From the first line to the last, repeat the data exactly and drop the pictures.

▶ **PROVIDED DATA**:
*** Block opens ***
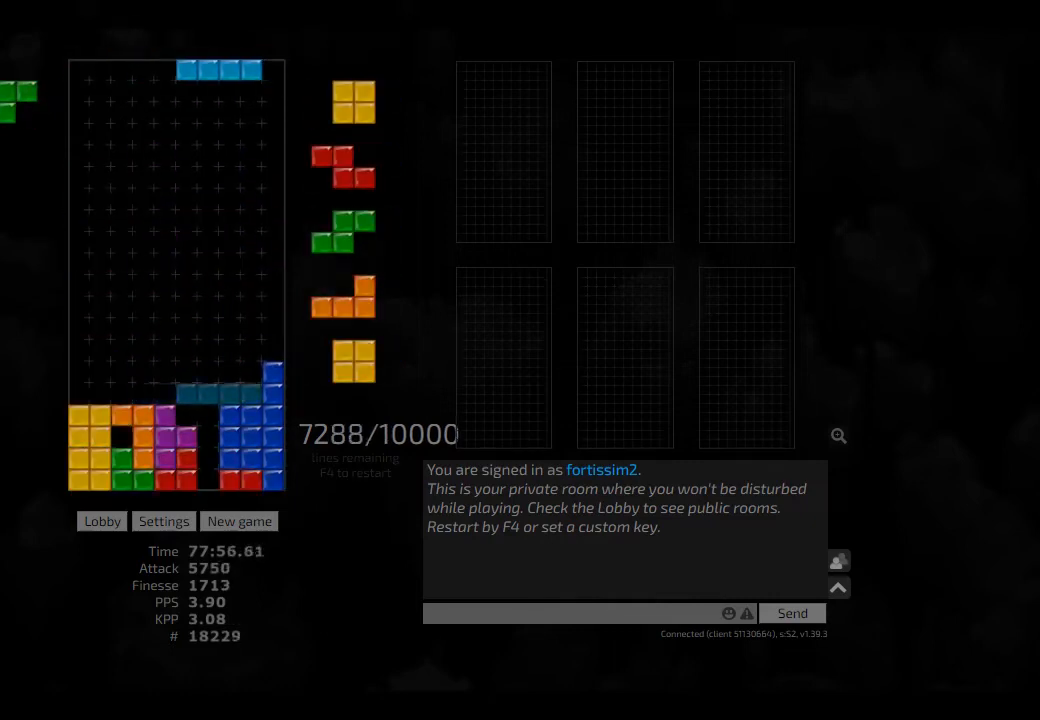
{"keys": ["right"], "events": [[84, "ccw", "down"], [84, "hl", "down"], [84, "left", "up"], [167, "hl", "up"], [209, "ccw", "up"], [250, "right", "down"], [375, "right", "up"], [500, "right", "down"]]}
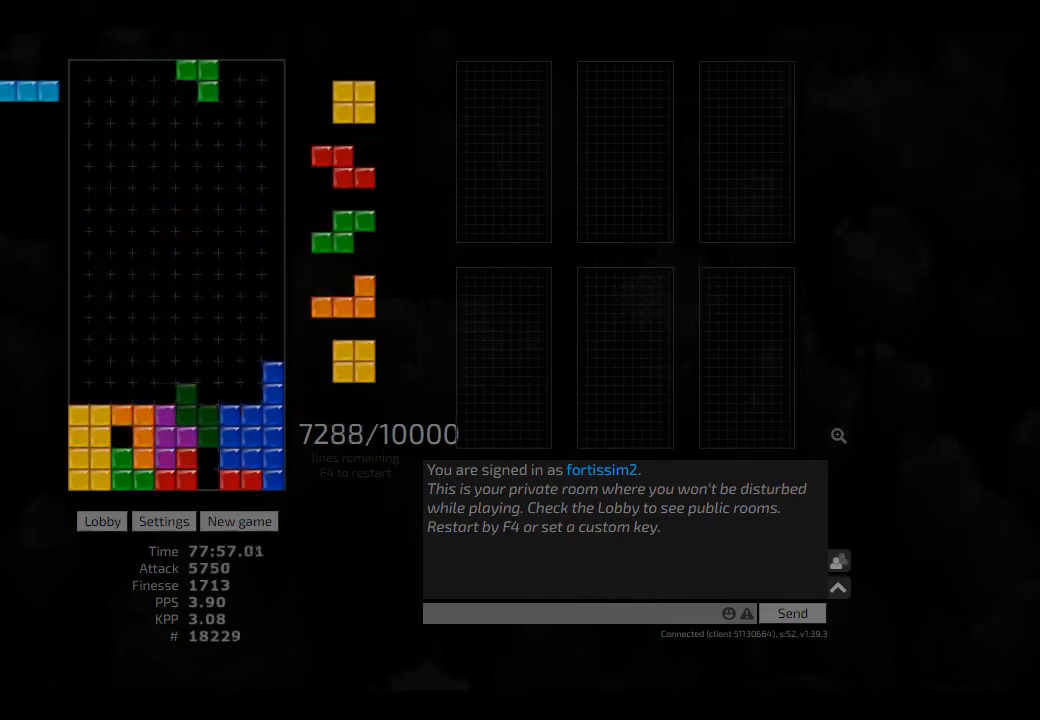
{"keys": ["left"], "events": [[42, "hd", "down"], [42, "right", "up"], [84, "right", "down"], [125, "hd", "up"], [209, "left", "down"], [209, "right", "up"], [250, "hd", "down"], [250, "left", "up"], [292, "ccw", "down"], [334, "hd", "up"], [375, "ccw", "up"], [375, "left", "down"], [417, "left", "up"], [459, "hd", "down"], [459, "left", "down"], [500, "hd", "up"]]}
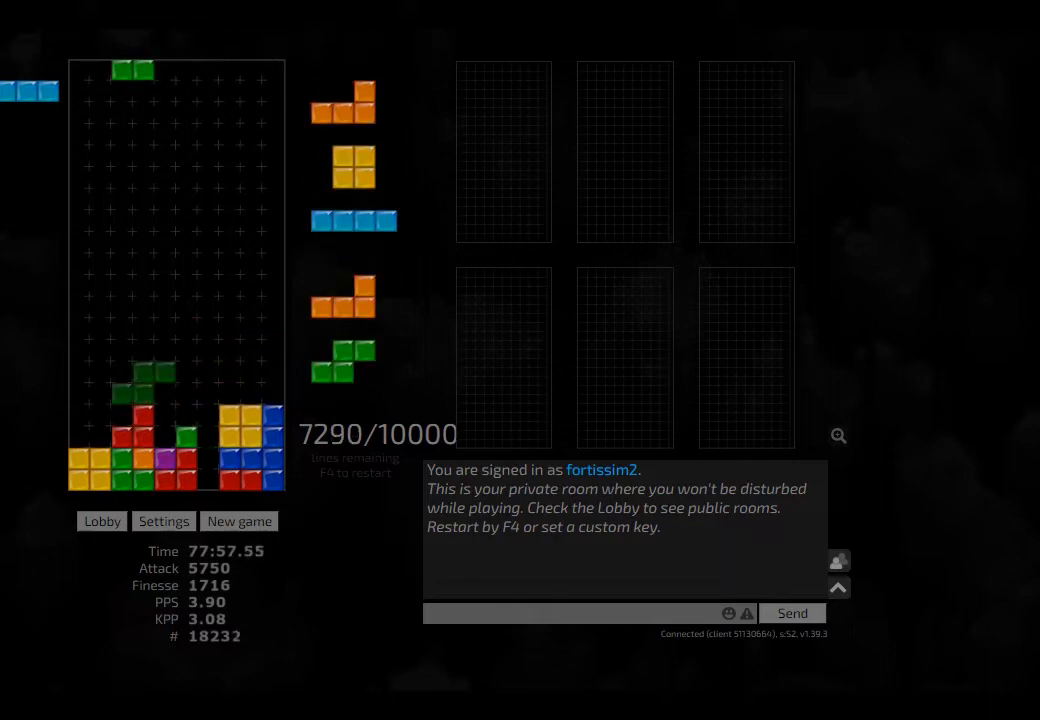
{"keys": ["ccw"], "events": [[84, "hd", "down"], [167, "hd", "up"], [167, "left", "up"], [292, "hd", "down"], [375, "hl", "down"], [417, "ccw", "down"], [417, "hd", "up"], [459, "hl", "up"]]}
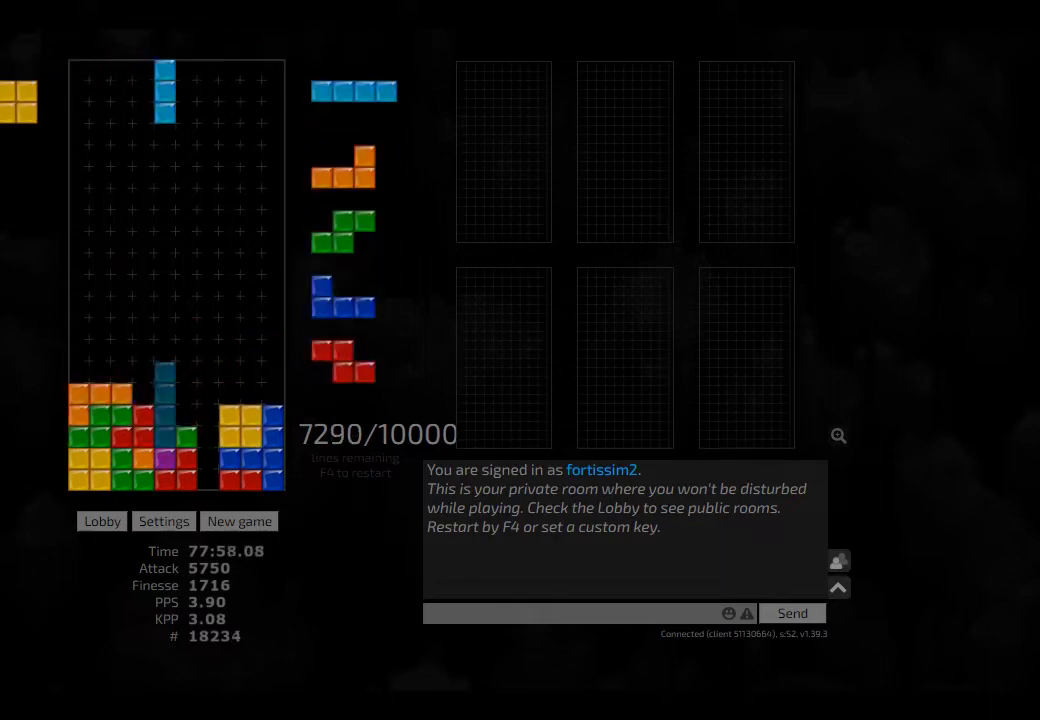
{"keys": ["right"], "events": [[42, "ccw", "up"], [84, "hd", "down"], [84, "hl", "down"], [125, "right", "down"], [167, "hd", "up"], [209, "hl", "up"], [250, "left", "down"], [250, "right", "up"], [292, "left", "up"], [375, "hd", "down"], [417, "ccw", "down"], [417, "right", "down"], [459, "hd", "up"], [500, "ccw", "up"]]}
*** Block closes ***
▶ **YOUR RESPONSE**:
{"keys": ["right"], "events": [[84, "ccw", "down"], [84, "hl", "down"], [84, "left", "up"], [167, "hl", "up"], [209, "ccw", "up"], [250, "right", "down"], [375, "right", "up"], [500, "right", "down"]]}
{"keys": ["left"], "events": [[42, "hd", "down"], [42, "right", "up"], [84, "right", "down"], [125, "hd", "up"], [209, "left", "down"], [209, "right", "up"], [250, "hd", "down"], [250, "left", "up"], [292, "ccw", "down"], [334, "hd", "up"], [375, "ccw", "up"], [375, "left", "down"], [417, "left", "up"], [459, "hd", "down"], [459, "left", "down"], [500, "hd", "up"]]}
{"keys": ["ccw"], "events": [[84, "hd", "down"], [167, "hd", "up"], [167, "left", "up"], [292, "hd", "down"], [375, "hl", "down"], [417, "ccw", "down"], [417, "hd", "up"], [459, "hl", "up"]]}
{"keys": ["right"], "events": [[42, "ccw", "up"], [84, "hd", "down"], [84, "hl", "down"], [125, "right", "down"], [167, "hd", "up"], [209, "hl", "up"], [250, "left", "down"], [250, "right", "up"], [292, "left", "up"], [375, "hd", "down"], [417, "ccw", "down"], [417, "right", "down"], [459, "hd", "up"], [500, "ccw", "up"]]}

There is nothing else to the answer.